PROBLEM DESCRIPTION:
Decide whether each of the statements (a), (b) and (c) agrees with the passage on Dr. Faye Miller below. Answer yes or no for each, and quote the words from the passage that decide it.

(a) Faye wears a fake wedding ring to fend off advances at work.
(b) During Season 3, the writer's online cartoon self looked like Dr. Faye Miller.
(c) The passage calls Faye Don's foil rather than his equal.

DOCUMENT EXTRACT:
=-=-=
Basically, you go to the network's website and make a series of calculated choices in order to transform yourself into a caricature that could be a cast member. After choosing between "suit" or "skirt" ('60s speak for male or female), you then decide on skin color, body type and even head size. Next you pick mouth (lipstick or cigarette?), clothes (party dress or pregnant), extras (Bloody Mary or matching purse) and scene (bedroom or boardroom).
Most people paint an online portrait that pretty much matches their real features — from the haircut and color to the style of dress. During Season 3, the mod version of me looked a lot like Michelle Obama in a Jason Wu sheath. But after watching this week's Season 4 finale, virtual me will don a blond wig and go as Dr. Faye Miller. Sure, she's white and doesn't exist outside of the small screen (and if she were a real person, she'd be my grandmother's age now), but Miller is a part of a new 21st-century meme that I identify with: professionally single.
Dr. Miller, the psychiatrist-research consultant who seemed way too smart to fall for the office Don Juan, was introduced this season as the only real match for the show's bed-hopping, alcoholic anti-hero. Like Don Draper, Faye is self-made and self-assured. She uses her fancy degree to sell cold cream and slips on a fake wedding ring to stave off office advances.
As does any good ad man worth his three-martini lunch, Faye has the job of predicting the future — what people want and what they'll buy. She sizes people up and, as her title suggests, eventually shrinks them down. When she first meets the newly divorced Don, Faye attempts to comfort him by forecasting his future: "You'll be married in a year." She's right, of course, but that doesn't mean she'll get the guy. Faye is Don's equal, not his foil, and therein lies her fatal flaw.
From a modern point of view, it would seem as if Don could end up with a woman like Dr. Miller. She's compassionate and capable. She knows his dirty secrets, and instead of fleeing, she decides to hop in the trenches with him. Faye is "ride or die" with a good dye job. But that's not what Don — or the men he represents (powerfully insecure) — really wants.
=-=-=
AVAILABLE DATA:
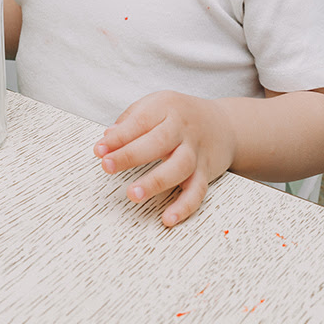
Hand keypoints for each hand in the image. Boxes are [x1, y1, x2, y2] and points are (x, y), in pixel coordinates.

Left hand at [93, 91, 236, 227]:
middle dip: (131, 155)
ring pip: (179, 167)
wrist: (224, 125)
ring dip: (156, 182)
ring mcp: (196, 151)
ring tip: (134, 194)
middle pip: (159, 141)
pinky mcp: (206, 172)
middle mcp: (183, 128)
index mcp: (167, 107)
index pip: (141, 121)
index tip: (99, 150)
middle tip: (107, 167)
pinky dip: (184, 206)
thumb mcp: (156, 105)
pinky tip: (168, 218)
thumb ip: (131, 120)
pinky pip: (197, 190)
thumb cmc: (181, 115)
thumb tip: (107, 140)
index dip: (118, 137)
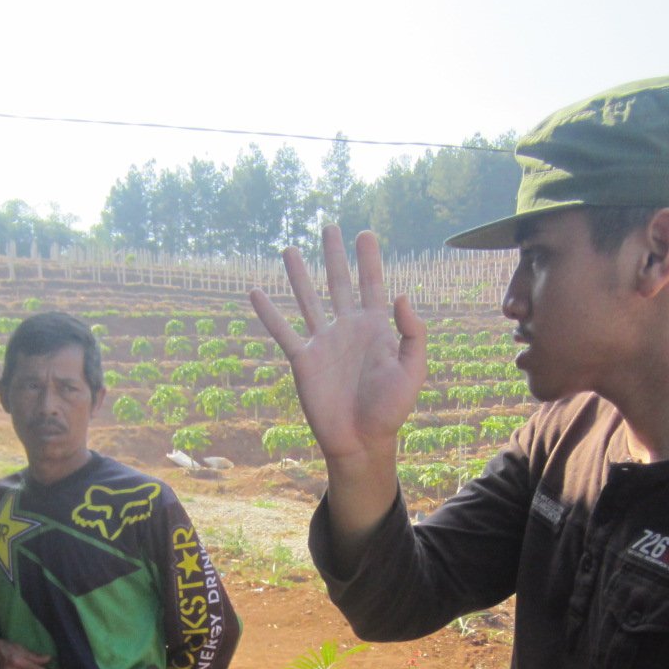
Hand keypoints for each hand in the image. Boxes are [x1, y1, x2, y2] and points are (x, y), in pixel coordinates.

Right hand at [249, 225, 426, 468]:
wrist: (361, 440)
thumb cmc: (391, 409)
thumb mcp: (412, 370)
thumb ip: (412, 333)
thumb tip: (400, 296)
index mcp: (375, 329)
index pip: (372, 284)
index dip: (369, 259)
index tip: (365, 233)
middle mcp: (347, 329)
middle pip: (339, 283)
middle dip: (335, 256)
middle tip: (329, 227)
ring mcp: (323, 343)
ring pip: (308, 300)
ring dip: (299, 276)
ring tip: (289, 250)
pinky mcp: (302, 360)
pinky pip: (282, 331)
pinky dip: (268, 313)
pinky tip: (255, 293)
=-=-=
ANSWER FOR THE TASK:
(a) Yes: "slips on a fake wedding ring to stave off office advances."
(b) No: "During Season 3, the mod version of me looked a lot like Michelle Obama in a Jason Wu sheath."
(c) No: "Faye is Don's equal, not his foil."